Further to its press release on May 27, 2019, Integrated Cannabis Company Inc. has entered into a share exchange agreement dated effective June 17, 2019, among the company, Ganja Gold Inc. (TargetCo) and the shareholders of TargetCo, pursuant to which the company will acquire all of the issued and outstanding shares of TargetCo. TargetCo is a California-based state and municipally licensed cannabis manufacturing business.

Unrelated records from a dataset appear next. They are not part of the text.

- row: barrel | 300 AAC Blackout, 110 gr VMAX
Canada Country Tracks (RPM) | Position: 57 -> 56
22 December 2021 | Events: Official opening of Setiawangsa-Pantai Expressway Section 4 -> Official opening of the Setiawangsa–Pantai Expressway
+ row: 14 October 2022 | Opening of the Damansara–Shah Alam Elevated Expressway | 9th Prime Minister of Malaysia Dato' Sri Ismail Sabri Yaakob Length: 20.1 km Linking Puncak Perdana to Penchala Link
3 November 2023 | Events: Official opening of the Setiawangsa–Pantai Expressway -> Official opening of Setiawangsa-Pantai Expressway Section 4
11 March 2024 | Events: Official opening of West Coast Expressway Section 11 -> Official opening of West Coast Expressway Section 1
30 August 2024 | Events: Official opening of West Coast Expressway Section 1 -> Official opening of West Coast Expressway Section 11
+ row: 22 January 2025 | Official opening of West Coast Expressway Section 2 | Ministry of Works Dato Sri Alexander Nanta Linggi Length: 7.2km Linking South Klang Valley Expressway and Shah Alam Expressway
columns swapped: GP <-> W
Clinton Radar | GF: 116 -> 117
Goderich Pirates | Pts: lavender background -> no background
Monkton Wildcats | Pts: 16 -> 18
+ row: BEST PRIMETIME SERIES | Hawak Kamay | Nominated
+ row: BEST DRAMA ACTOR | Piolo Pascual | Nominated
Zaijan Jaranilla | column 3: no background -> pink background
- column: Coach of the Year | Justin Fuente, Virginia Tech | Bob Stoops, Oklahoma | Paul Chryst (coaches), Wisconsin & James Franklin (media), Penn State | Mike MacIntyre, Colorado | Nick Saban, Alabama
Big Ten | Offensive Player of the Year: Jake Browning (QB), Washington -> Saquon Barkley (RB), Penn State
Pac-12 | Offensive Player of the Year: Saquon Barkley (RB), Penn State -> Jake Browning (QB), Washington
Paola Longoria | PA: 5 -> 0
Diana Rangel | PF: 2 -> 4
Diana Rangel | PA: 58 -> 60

The acquisition of the manufacturing assets will allow Integrated Cannabis to directly participate in the California cannabis market in addition to further developing its X-Sprays products.

The proposed transaction

Pursuant to the terms of the definitive agreement, Integrated Cannabis will acquire all of the issued and outstanding securities of TargetCo in consideration for $12.4-million to be satisfied through the issuance of 40 million common shares of the company pro rata to shareholders of TargetCo at a deemed price of 31 cents per payment share upon closing of the proposed transaction. In addition, subject to the completion of certain milestones, the company may issue an additional 40 million payment shares pro rata to the former shareholders of TargetCo at a deemed price of 31 cents per payment share. The payment shares will be subject to a statutory hold period of four months and a day from the closing date as well as a voluntary hold period of 12 months from the closing date. The proposed transaction remains subject to certain closing conditions, including, without limitation: (a) the receipt by Integrated Cannabis of all necessary corporate and regulatory approval; and (b) each party's representations and warranties in the definitive agreement being true and correct in all aspects as of the closing date, and each party meeting its terms and conditions and completing its covenants and obligations as contained therein. There can be no guarantees that the proposed transaction will be completed as contemplated or at all. The proposed transaction is anticipated to close on July 5, 2019.

Subject to approval of the Canadian Securities Exchange, in connection with the proposed transaction, the company will issue 3.2 million common shares to an arm's-length third party finder at a deemed price of 31 cents per finder share. The finder shares will be subject to a statutory hold period of four months and a day from the closing date.